━━━━━ Records provided

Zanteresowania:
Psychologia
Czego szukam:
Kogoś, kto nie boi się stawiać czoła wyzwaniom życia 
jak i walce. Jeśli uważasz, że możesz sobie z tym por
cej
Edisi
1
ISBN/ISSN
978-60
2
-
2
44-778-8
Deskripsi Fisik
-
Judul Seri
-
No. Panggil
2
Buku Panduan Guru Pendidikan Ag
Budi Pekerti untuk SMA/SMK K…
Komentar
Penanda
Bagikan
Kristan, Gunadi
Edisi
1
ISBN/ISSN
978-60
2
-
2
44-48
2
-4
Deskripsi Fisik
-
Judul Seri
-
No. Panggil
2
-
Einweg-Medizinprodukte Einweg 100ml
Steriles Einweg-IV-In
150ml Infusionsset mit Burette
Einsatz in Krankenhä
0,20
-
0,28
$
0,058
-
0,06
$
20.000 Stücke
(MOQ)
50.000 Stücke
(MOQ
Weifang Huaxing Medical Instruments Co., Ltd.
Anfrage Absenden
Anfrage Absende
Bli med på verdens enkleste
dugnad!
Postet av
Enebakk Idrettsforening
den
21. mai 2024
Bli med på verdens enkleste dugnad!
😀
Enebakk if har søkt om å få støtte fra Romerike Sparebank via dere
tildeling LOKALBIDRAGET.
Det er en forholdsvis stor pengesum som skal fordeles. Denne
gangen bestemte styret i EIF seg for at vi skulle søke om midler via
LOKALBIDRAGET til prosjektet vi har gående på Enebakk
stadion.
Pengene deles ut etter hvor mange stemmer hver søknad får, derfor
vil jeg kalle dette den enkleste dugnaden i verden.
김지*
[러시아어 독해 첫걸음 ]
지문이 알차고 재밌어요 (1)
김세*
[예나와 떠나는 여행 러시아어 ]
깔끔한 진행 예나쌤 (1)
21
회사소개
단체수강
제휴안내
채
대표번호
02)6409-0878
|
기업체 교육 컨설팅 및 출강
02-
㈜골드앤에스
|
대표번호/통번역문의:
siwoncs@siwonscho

━━━━━━━━━━

What to do — Print out the whole of the material exactly, line for line.

Response to the exercise —
Zanteresowania:
Psychologia
Czego szukam:
Kogoś, kto nie boi się stawiać czoła wyzwaniom życia 
jak i walce. Jeśli uważasz, że możesz sobie z tym por
cej
Edisi
1
ISBN/ISSN
978-60
2
-
2
44-778-8
Deskripsi Fisik
-
Judul Seri
-
No. Panggil
2
Buku Panduan Guru Pendidikan Ag
Budi Pekerti untuk SMA/SMK K…
Komentar
Penanda
Bagikan
Kristan, Gunadi
Edisi
1
ISBN/ISSN
978-60
2
-
2
44-48
2
-4
Deskripsi Fisik
-
Judul Seri
-
No. Panggil
2
-
Einweg-Medizinprodukte Einweg 100ml
Steriles Einweg-IV-In
150ml Infusionsset mit Burette
Einsatz in Krankenhä
0,20
-
0,28
$
0,058
-
0,06
$
20.000 Stücke
(MOQ)
50.000 Stücke
(MOQ
Weifang Huaxing Medical Instruments Co., Ltd.
Anfrage Absenden
Anfrage Absende
Bli med på verdens enkleste
dugnad!
Postet av
Enebakk Idrettsforening
den
21. mai 2024
Bli med på verdens enkleste dugnad!
😀
Enebakk if har søkt om å få støtte fra Romerike Sparebank via dere
tildeling LOKALBIDRAGET.
Det er en forholdsvis stor pengesum som skal fordeles. Denne
gangen bestemte styret i EIF seg for at vi skulle søke om midler via
LOKALBIDRAGET til prosjektet vi har gående på Enebakk
stadion.
Pengene deles ut etter hvor mange stemmer hver søknad får, derfor
vil jeg kalle dette den enkleste dugnaden i verden.
김지*
[러시아어 독해 첫걸음 ]
지문이 알차고 재밌어요 (1)
김세*
[예나와 떠나는 여행 러시아어 ]
깔끔한 진행 예나쌤 (1)
21
회사소개
단체수강
제휴안내
채
대표번호
02)6409-0878
|
기업체 교육 컨설팅 및 출강
02-
㈜골드앤에스
|
대표번호/통번역문의:
siwoncs@siwonscho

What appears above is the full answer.